Control_Typical_Block
This post describes the basic contents of automatic control theory.
1 Typical Components
The so-called component is the classification of original components with the same form transfer function. These transfer functions are the most classical and typical of control systems.
1.1 Proportional Component
Transfer function $$ G(s) = K $$
This system is to multiply the input by a constant K and then output, so it is called the proportional component. A typical proportional component is a potentiometer, which has a corresponding proportional output according to the position of the resistance pointer.
1.2 Differential Component
Transfer function $$ G(s) = s $$
It is not difficult to find that this is the Laplace transform differential theorem. Multiplying the input by s is the differential in the time domain.
1.3 Integral Component
Transfer function $$ G(s) = \frac{1}{s} $$
This is also the integral theorem of Laplace transform. Dividing the input by s is the integral in the time domain.
1.4 Inertia Component
Transfer function $$ G(s) = \frac{1}{Ts+1} $$
This function actually describes a process of slow disappearance. We write its time-domain function. $$ h(t) = \frac{1}{T}e^{-\frac{t}{T}} $$
With the increase of time, the function value decreases exponentially, just like it keeps a distance due to inertia, and finally disappears. Where $T$ is the time constant, which determines the decay speed of the system.
1.5 Sscillation Component
Transfer function $$ G(s) = \frac{1}{T^2s^2+2\xi Ts+1} $$
The function describes a state of oscillation, which will be described in detail in the second-order system response analysis later.
1.6 First-order Composite Differential Component
Transfer function $$ \tau s+1 $$
1.7 Second-order Composite Differential Component
Transfer function $$ \tau^2s^2+2\xi \tau s+1 $$
1.8 Summary
Any transfer function can be regarded as a combination of typical components, which can form a variety of systems.
2 Load Effect Problem
Now consider that two circuits are connected together, and the first stage circuit inputs $u_r$, output $u_a$, second stage circuit input $u_a$, output $u_c$。 However, we all know that if two circuits are simply coupled, the second stage circuit will actually affect the first stage circuit, which is called load effect.
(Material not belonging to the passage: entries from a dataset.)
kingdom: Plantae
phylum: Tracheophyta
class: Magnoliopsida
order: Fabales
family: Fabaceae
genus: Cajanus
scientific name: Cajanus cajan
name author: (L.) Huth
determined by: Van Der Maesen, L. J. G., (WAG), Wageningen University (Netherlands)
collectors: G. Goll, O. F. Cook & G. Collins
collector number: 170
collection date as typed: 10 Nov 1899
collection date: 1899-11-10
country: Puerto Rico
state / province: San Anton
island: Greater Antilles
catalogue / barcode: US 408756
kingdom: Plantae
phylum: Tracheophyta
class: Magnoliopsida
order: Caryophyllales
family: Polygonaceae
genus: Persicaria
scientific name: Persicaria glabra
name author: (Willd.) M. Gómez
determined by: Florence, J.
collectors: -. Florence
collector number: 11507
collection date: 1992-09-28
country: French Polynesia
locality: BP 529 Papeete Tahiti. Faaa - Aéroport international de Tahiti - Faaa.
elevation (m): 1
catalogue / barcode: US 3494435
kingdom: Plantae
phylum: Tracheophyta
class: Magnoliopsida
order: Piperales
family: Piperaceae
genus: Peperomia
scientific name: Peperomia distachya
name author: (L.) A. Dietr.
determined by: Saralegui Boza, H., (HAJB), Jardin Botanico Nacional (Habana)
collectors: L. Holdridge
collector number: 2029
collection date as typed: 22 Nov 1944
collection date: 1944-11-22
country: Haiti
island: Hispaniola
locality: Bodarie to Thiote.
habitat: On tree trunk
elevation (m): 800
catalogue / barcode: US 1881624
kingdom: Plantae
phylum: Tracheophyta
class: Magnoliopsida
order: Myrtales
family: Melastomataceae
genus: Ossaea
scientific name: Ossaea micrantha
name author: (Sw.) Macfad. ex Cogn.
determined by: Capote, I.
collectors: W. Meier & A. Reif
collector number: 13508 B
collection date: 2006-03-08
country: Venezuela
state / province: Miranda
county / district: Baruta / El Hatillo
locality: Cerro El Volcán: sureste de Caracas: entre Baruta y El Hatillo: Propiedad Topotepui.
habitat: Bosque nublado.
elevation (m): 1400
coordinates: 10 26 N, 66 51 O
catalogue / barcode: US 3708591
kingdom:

When the load is connected to the system, the system may not have a simple input-output relationship.
3 System Block Diagram
One way to describe the control system is to use the block diagram, in which the flow direction of the signal is represented by the directed line segment, the system module is represented by the box, and the adder is represented by the circle. The block diagram indicates the flow of signals and the processing of signals by various parts.
With the block diagram of the system, the next step is to solve the transfer function of the whole system.
4 Transfer Function Solution
4.1 Digestion Coefficient Method
Write all the signals in the block diagram, write the relationship between the input and output of the module according to the signal processing, and then eliminate all the intermediate variables to obtain the relationship between the final output and the input. This method is the simplest, but it is not easy when the system becomes very complex.
4.2 Equivalent Transformation Method
There are many equivalent transformation rules in the structure diagram. Flexible use of them can find out the transfer function of the system. This process is also called simplification.
4.2.1 Feedback equivalence
The forward module of the system is $G(s)$, the feedback module is $H(s)$, and the system is equivalent to
$$ \frac{G(s)}{1+G(s)H(s)} $$
4.2.2 Series equivalence
System $G_1(s)$ and $G_2(s)$ in series, equivalent to
$$ G_1(s)\cdot G_2(s) $$
4.2.3 Parallel equivalence
System $G_1(s)$ and $G_1(s)$ parallel connection, equivalent to
$$ G_1(s)+G_2(s) $$
4.3.4 Comparison point forward
The adder is also called a comparator because it subtracts two input signals (signal 1 plus negative signal 2)
The comparison point is after $G(s)$, which is equivalent to that the signal will pass through $G(s)$ after the forward shift without passing $G(s)$. At this time, it needs to be multiplied by the inverse system $\frac{1}{G(s)}$.
4.3.5 Comparison point backward
On the other hand, the comparison point was originally in front of $G(s)$, which is equivalent to passing $G(s)$. After moving back, it did not pass $G(s)$, so you need to add a $G(s)$.
4.3.6 Lead out point forward
If the lead out point is behind the system, the original signal has passed through the system. If it is moved to the front, it is equivalent to being led out without passing through the system, and a $G(s)$ needs to be added.
4.3.7 Lead out point backward
If the leading point is in front of the system, the original signal does not pass through the system. After moving to the back, it is equivalent to passing through the system before being led out. Therefore, it needs to be multiplied by an inverse system $\frac{1}{G(s)}$.